*WORK REQUEST 1*.
Transcribe the part of the H. assulta genome passage that opens with the words containing "To analyze the" and closes with "indicates divergence time.", character for character.
*WORK REQUEST 2*.
Write the next part of the H. assulta genome passage, picking up after its last sentence and keeping the same technical register.

*EXERCISE PASSAGE*.
[Start of Attachment]

To analyze the expansion and contraction of gene families, we utilized the matrix tables of gene family orthologs obtained from OrthoFinder results. We applied these tables as inputs in CAFE49 v5.0.0 and set a cut-off p-value of <0.05, allowing us to examine each gene family’s expansion and contraction (Fig. 7).

Fig. 7
figure 7

Analysis of the evolution of phylogenetics and gene families in H. assulta and seven other species. Node values show the number of gene families that expanded (+) or contracted (−). T. castaneum (Coleoptera) was used as an outgroup. The scale at the bottom of the figure indicates divergence time.

Data Records

The Nanopore, Hi-C, and Illumina sequencing data used for the genome assembly and annotation have been submitted to the European Nucleotide Archive (ENA) with accession number PRJEB7091150. The final chromosome assembly has been submitted to the National Genomic Data Center (NGDC) under the accession GCA_963856015.151. The H. armigera genome was downloaded from the NCBI genome database52. All public RNA-seq datasets used in the gene expression analysis were downloaded from the NCBI SRA database, and the corresponding project IDs were PRJEB659453, PRJNA58787154, PRJNA59004755, PRJNA59282256, and PRJNA26164557.

Technical Validation

The chromosome-level primary genome assembly was 415.19 Mb. For quantitative assessment of genome assembly, BUSCO18 analysis results showed that 99.0% of BUSCO genes (insecta_odb10) were successfully identified in the genome assembly, suggesting a remarkably complete assembly of the H. assulta genome. In addition, the genome alignment rate of HiFi reads is as high as 99.98%. The Hi-C heatmap revealed a well-organized interaction contact pattern along the diagonals within/around the chromosome inversion region, which indirectly confirmed the accuracy of the chromosome assembly.

[End of Attachment]

Page-level text extractions
[Start of Attachment]

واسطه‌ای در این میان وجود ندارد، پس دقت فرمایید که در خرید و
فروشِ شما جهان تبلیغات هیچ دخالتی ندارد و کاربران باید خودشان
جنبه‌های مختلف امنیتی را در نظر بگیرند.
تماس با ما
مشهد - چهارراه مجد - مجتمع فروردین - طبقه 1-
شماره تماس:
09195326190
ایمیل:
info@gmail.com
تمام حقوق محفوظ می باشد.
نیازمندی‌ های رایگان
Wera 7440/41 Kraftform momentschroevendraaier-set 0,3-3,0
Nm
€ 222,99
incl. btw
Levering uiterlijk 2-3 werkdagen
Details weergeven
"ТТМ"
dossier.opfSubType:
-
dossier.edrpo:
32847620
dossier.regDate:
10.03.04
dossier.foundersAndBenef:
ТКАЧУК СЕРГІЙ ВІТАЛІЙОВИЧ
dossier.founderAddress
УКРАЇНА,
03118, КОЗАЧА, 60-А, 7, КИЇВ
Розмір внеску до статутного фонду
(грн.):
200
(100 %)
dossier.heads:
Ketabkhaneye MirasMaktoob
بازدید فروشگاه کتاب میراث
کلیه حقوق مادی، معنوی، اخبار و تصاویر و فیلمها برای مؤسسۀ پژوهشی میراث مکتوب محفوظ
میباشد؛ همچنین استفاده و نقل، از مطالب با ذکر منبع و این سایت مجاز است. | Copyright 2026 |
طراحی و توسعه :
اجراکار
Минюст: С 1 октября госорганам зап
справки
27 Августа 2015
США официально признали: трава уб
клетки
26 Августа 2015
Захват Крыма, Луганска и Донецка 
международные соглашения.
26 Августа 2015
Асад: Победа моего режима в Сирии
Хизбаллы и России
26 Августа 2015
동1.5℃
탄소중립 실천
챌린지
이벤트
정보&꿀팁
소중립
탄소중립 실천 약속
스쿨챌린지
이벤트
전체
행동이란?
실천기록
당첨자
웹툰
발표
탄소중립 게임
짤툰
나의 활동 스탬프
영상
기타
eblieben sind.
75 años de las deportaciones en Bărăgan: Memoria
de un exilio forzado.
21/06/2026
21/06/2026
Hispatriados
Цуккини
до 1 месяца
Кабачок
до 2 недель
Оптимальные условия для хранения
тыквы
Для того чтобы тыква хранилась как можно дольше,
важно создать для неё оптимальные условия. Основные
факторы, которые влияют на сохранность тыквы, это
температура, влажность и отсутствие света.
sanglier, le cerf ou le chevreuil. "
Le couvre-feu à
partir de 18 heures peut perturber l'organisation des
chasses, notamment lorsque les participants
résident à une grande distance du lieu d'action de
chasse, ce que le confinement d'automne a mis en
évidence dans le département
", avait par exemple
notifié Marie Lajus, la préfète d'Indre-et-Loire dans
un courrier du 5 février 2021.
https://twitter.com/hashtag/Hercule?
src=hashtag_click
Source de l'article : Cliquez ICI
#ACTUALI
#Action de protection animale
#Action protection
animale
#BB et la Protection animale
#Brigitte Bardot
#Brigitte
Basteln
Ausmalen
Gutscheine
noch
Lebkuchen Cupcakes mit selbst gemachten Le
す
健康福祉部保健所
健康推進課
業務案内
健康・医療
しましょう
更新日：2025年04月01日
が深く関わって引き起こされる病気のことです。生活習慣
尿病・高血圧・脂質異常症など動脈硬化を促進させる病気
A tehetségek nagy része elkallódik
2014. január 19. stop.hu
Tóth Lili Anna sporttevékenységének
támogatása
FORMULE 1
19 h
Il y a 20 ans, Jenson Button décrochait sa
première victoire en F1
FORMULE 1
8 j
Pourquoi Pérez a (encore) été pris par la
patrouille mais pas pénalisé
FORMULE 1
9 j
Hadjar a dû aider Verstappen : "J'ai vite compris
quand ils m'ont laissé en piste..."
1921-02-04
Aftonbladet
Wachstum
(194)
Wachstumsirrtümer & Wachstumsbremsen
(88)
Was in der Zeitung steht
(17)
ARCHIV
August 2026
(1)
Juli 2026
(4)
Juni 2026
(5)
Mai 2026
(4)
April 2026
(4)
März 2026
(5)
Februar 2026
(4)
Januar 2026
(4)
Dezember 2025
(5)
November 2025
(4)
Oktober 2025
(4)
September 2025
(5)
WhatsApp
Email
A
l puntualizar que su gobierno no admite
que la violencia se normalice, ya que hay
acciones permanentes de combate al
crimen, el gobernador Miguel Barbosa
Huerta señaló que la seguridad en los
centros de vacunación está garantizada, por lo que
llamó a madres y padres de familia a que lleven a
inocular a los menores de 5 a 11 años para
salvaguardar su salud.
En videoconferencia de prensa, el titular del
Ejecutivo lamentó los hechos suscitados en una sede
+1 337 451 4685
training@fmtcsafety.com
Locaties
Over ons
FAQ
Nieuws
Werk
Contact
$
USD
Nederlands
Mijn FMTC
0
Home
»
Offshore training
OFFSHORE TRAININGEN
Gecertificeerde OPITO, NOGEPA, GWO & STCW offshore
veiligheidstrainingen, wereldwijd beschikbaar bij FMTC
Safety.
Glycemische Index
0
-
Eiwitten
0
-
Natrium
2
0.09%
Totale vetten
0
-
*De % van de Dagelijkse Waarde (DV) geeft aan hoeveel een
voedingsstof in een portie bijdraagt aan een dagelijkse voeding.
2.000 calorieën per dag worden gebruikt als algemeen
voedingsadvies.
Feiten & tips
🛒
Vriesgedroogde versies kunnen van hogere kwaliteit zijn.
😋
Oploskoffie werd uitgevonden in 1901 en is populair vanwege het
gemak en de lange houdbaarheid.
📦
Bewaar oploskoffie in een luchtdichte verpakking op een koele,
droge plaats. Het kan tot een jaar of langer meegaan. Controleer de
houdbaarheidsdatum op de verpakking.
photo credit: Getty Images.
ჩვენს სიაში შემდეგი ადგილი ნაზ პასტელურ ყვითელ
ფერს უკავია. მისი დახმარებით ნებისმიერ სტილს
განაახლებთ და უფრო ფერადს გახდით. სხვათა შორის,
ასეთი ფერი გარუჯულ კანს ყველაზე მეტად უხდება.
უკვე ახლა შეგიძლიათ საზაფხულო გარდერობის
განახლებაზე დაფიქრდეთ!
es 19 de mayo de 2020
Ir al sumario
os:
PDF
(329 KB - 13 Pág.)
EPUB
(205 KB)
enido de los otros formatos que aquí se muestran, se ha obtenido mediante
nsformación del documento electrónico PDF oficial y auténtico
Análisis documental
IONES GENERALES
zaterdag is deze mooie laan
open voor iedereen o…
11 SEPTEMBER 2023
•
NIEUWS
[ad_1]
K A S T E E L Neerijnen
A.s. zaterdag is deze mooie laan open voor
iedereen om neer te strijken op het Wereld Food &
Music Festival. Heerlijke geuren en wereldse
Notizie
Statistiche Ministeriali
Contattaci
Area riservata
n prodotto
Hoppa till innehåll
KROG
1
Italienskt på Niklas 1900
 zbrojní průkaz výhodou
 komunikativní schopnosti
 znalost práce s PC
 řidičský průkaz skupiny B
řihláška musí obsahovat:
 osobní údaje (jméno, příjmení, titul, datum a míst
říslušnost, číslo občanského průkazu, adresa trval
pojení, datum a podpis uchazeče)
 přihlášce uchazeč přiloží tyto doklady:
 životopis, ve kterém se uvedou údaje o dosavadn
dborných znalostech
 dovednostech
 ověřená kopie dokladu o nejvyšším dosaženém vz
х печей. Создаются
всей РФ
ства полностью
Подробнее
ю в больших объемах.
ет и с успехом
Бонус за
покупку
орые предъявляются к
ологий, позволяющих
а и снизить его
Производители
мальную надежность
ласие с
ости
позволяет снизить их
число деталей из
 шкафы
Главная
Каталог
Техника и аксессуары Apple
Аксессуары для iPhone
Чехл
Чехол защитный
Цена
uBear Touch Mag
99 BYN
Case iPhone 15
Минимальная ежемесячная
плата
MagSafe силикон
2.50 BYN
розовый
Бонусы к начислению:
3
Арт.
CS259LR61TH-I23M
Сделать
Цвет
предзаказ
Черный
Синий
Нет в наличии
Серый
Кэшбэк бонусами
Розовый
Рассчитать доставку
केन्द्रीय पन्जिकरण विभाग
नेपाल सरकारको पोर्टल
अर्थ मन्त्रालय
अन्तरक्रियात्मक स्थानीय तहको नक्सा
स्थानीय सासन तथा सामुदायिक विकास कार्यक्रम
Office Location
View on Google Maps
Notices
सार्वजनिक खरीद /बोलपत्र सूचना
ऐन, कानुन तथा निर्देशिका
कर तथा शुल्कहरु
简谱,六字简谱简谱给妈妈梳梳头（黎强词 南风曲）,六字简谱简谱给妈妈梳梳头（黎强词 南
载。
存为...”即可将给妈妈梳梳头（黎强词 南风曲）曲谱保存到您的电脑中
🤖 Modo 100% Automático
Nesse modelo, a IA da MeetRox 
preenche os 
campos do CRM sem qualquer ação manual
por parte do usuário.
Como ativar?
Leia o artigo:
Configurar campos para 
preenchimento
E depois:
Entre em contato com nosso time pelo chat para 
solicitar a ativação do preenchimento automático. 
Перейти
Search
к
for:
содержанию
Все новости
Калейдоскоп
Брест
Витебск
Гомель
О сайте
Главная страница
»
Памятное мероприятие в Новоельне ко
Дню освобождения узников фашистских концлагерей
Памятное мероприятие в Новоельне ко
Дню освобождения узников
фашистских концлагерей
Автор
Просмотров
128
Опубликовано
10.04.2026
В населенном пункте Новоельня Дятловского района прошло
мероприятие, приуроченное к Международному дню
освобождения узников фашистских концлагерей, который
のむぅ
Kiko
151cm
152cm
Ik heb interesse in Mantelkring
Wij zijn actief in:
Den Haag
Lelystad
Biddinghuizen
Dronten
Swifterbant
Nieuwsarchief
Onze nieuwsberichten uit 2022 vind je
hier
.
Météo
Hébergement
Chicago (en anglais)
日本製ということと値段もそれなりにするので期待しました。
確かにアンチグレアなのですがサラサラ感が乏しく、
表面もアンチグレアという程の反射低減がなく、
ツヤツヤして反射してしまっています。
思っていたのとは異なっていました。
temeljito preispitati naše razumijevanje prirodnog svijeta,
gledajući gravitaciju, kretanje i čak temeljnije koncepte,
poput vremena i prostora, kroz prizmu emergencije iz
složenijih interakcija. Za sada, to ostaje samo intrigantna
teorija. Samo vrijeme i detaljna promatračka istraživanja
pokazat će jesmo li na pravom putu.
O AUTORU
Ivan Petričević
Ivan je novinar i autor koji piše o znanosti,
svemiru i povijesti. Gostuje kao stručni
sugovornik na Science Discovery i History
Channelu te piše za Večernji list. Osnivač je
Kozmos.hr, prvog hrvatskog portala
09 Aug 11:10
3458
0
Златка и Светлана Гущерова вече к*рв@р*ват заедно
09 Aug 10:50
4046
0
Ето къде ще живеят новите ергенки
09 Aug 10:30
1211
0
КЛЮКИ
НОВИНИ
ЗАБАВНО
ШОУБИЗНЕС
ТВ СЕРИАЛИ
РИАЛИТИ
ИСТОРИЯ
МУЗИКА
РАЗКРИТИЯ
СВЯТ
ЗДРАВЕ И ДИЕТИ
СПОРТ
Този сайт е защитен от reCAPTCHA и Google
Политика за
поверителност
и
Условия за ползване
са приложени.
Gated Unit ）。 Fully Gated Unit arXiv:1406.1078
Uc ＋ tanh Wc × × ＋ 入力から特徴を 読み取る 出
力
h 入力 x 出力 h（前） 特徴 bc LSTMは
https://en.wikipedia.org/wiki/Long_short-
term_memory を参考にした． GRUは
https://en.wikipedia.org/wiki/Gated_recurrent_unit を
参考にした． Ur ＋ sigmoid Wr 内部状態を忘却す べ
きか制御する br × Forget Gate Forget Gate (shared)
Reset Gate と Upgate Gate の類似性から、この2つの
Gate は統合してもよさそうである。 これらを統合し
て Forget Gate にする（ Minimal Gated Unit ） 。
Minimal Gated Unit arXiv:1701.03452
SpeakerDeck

[End of Attachment]

*ANSWER SECTION 1*.
To analyze the expansion and contraction of gene families, we utilized the matrix tables of gene family orthologs obtained from OrthoFinder results. We applied these tables as inputs in CAFE49 v5.0.0 and set a cut-off p-value of <0.05, allowing us to examine each gene family’s expansion and contraction (Fig. 7).

Fig. 7
figure 7

Analysis of the evolution of phylogenetics and gene families in H. assulta and seven other species. Node values show the number of gene families that expanded (+) or contracted (−). T. castaneum (Coleoptera) was used as an outgroup. The scale at the bottom of the figure indicates divergence time.

*ANSWER SECTION 2*.
To verify the completeness of our genome chromosome assembly, we conducted an analysis of telomere repeat sequences on each chromosome based on the genome repeat sequence annotation results. Initially, we analyzed the telomere repeat motif sequences of Lepidoptera insects in TeloBase58, and we found that the majority of repeat motifs ranged from 5 to 9 bp in length, and (TTAGG)n/(CCTAA)n is the main motif in telomeres. After that, we identified regions within 15 kb at both ends of the chromosomes in our results where the length of repeat sequences exceeded 1k,and the repeat motif sequence ranged from 5 to 9 bp. Based on our analysis, we found that 21 chromosomes contain the typical telomeric motif (TTAGG)n/(CCTAA)n or a variant of the motif within 15 kb at both ends, while the remaining 11 chromosomes have the typical telomeric motif or a variant of the motif on at least one end (Table 9).

Table 9 Information of the telomere repeat sequence motif within 15 kb from both ends of the chromosomes with a length of over 1 kb and closest to the ends.

In our investigation of sex chromosome determination, we utilized minimap2 to align genome contigs from two haplotypes (paternal and maternal) generated by the Hifiasm program with the primary final genome. The alignment revealed that contigs from the paternal haplotype could be aligned with all chromosomes except Chr2, while those from the maternal haplotype could be aligned with all chromosomes except Chr1 (Fig. 8). It is well-established that the sex determination in tobacco hornworms relies on two sex chromosomes, Z and W, where females possess a Z-W genotype while males have Z-Z. For this study, we employed single-headed female insects as the experimental material for genome sequencing. The analysis above reaffirmed our conclusion that Chr1 is the Z sex chromosome and Chr2 is the W sex chromosome.

Fig. 8
figure 8

The alignment dot plot of haplotype assemblies Hap1 and Hap2 with the primary reference genome. (a) The alignment dot plot of haplotype assemblies Hap1 (paternal haplotype) with the primary reference genome. (b) The alignment dot plot of haplotype assemblies Hap2 (maternal haplotype) with the primary reference genome. The two haplotype draft genome sequences60 have been deposited into Figshare.com.